As most everyone knows now, an ugly incident took place in a Starbucks in Philadelphia.
A Starbucks employee called 911 to complain that two men were in the store refusing to make a purchase. Police were dispatched, arrested the men, and took them to the police station.
The men were black, and some immediately called the arrest a racist act, but things seem to be more complicated than that.
Starbucks is a private business, and at least some stores have a policy that you can’t use the bathroom unless you buy something. The two men arrested claimed they were waiting on a friend. The store employee felt that the men were loitering. The Starbucks in the 1800 block of Spruce is in a fairly gentrified area of Philadelphia, according to reports, and some have ventured that the act may have been engendered by perceived wealth disparity with neighborhood residents. Not every black person thinks that this was a case of racism.

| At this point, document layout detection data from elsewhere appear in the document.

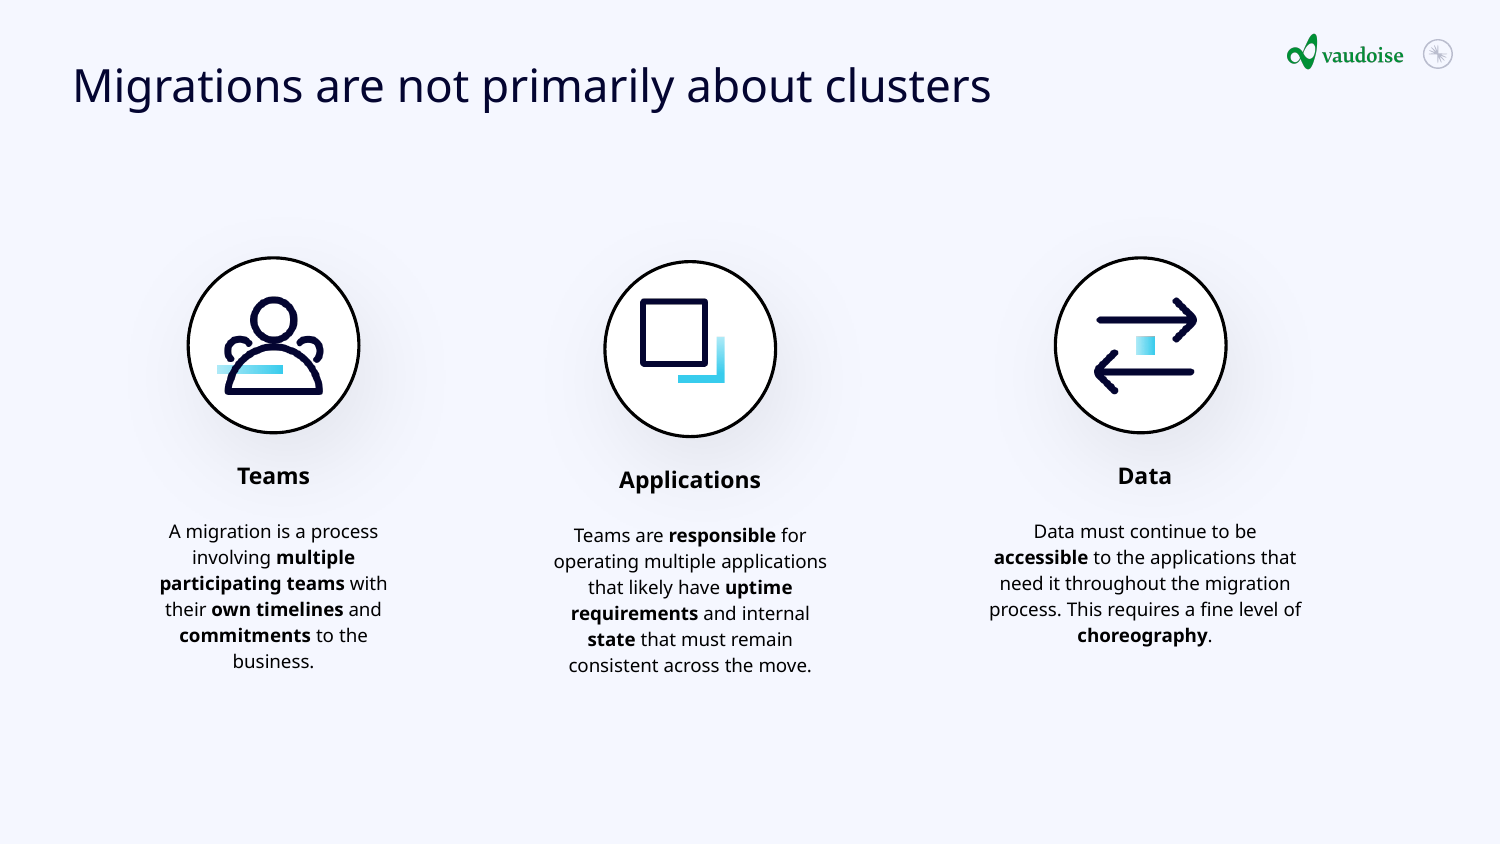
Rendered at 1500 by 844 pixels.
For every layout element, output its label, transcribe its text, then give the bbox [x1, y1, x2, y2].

title Migrations are not primarily about clusters [71, 49, 1348, 120]
picture [1088, 288, 1202, 402]
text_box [983, 257, 1307, 721]
picture [217, 288, 330, 402]
text_box A migration is a process involving multiple participating teams with their own timelines and commitments to the business. [150, 514, 397, 695]
picture [1272, 23, 1418, 80]
text_box Teams [177, 445, 370, 506]
text_box [188, 257, 359, 433]
picture [633, 292, 747, 406]
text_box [545, 261, 836, 691]
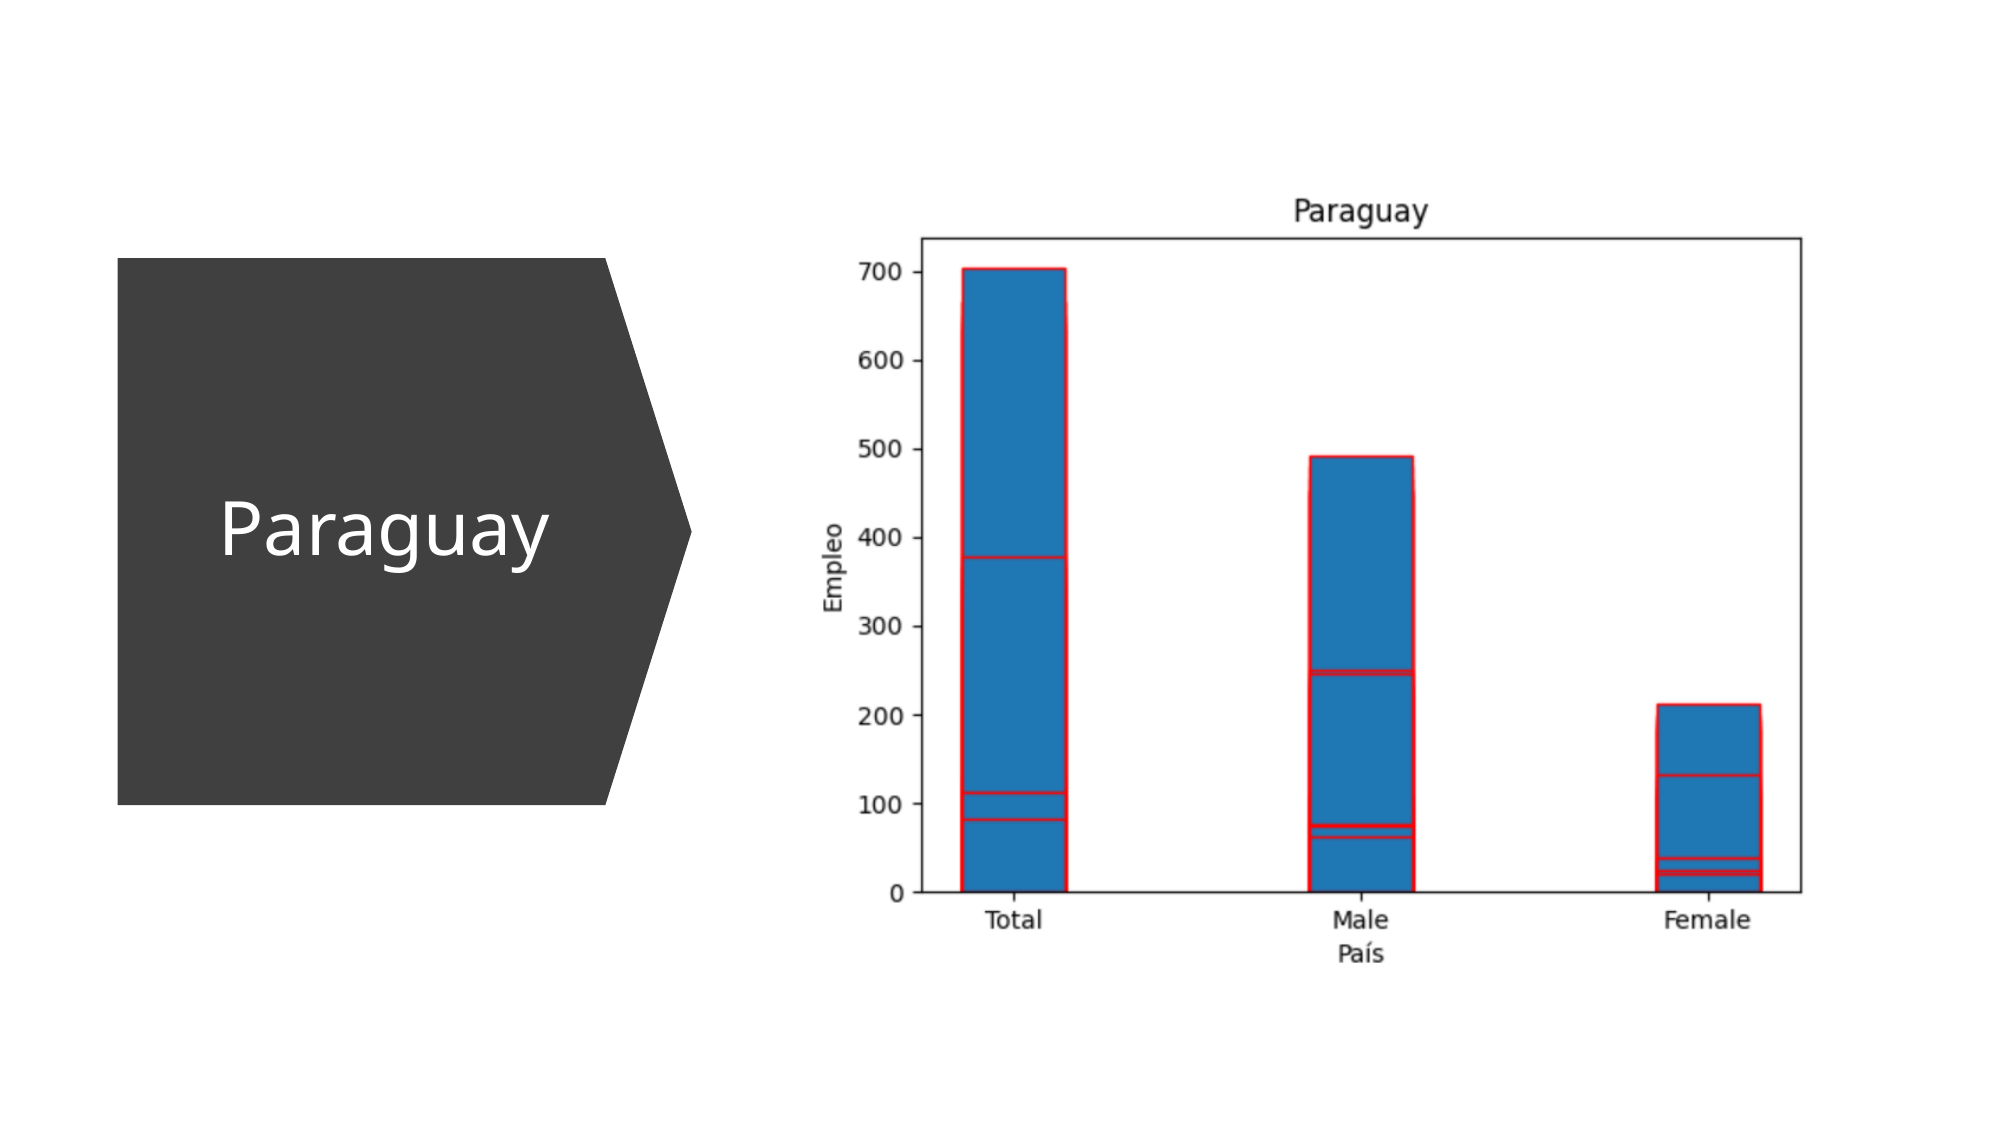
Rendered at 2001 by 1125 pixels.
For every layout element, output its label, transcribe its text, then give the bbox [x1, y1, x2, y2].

text_box [116, 257, 693, 807]
title Paraguay [168, 322, 601, 741]
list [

Since the incident the CEO of Starbucks has apologized. The employee is no longer working at the store, but we don’t know whether that employee was fired or simply transferred.
My experience with Starbucks began in the early 1990s in Seattle.
Looking more mainstream than most of the Ave. residents in the early 1990s.
Curt Cobain had just died, and The Last Exit on Brooklyn (a ‘60s coffee house seminal in starting the coffee culture in Seattle) had closed. The “Ave” in the University of Washington District was a hangout for every sort of “alternative” person imaginable. There were tattoos, piercings, hair dyed Manic Panic colors, and there was a coffee stand on almost every corner with a barista making coffee for the rain-soaked and chilled residents of the city.
Residents of the Ave slept on the street in some cases and used the coffee shop restrooms. I can understand how Starbucks’ policy of requesting a purchase before use of the facilities may have started.
I remember meeting a couple on the street near the University of Washington campus whose faces I can still see vividly. He had a homemade tattoo of a spider on the end of his nose with a spider web covering his face. He looked angry, was older than she, and his spider looked like a prison tattoo.
The girl, by contrast, was young, had piercings, one half of her head was shaved with a multicolor tattoo all within her hairline, and on the other side of her head her hair was spiked and dyed green.
He glared at me as they walked by. She was staring at the ground.
While they were extreme, it was not by much. Starbucks was already rising to the level of being successful enough to go public. The company had a ready supply of “hippie kids” there and as Starbucks spread the stores seemed to prefer to hire alternative kids. Because there were very few minority residents in Seattle then, those alternative kids were white.
In recent years, though, things have changed. We have a Starbucks here, but it is in an Engle’s grocery, and the employees that make your coffee concoction look just like everyone else in this area, white and working class, and that’s what I’ve noticed around the South. Unless the Starbucks is in a college town there are no hippie kids behind the counter. In areas where there are significant numbers of black or Hispanic residents that is reflected in the employee mix.
What bothers me most about this incident, I think, is that the confrontation at the Starbucks escalated to the point that the police were called and the two men were arrested. Things have changed so much in America.
When I was a college student hitchhiking around the Northwest I got stuck in Pocatello, Idaho. I spent the day moving through town with my thumb out and finally around dusk I went into a 24 hour diner, threw my duffel bag on the seat and ordered a cup of coffee and nothing to eat because I had no money. A middle aged woman brought me a cup of coffee and every hour or so asked if I needed a refill.
I spent the whole night in the diner and was never bothered by anyone. I looked scruffy. I had been working and living in the same clothes all summer, and had a beard. The next morning I got back out on the road, and eventually got a ride all the way to the western part of Nebraska.
I wasn’t hassled, much less arrested, for loitering, but I don’t know how I would have been treated had I been black, Hispanic or Indian, and that is the innocence that has been referred to as White Privilege.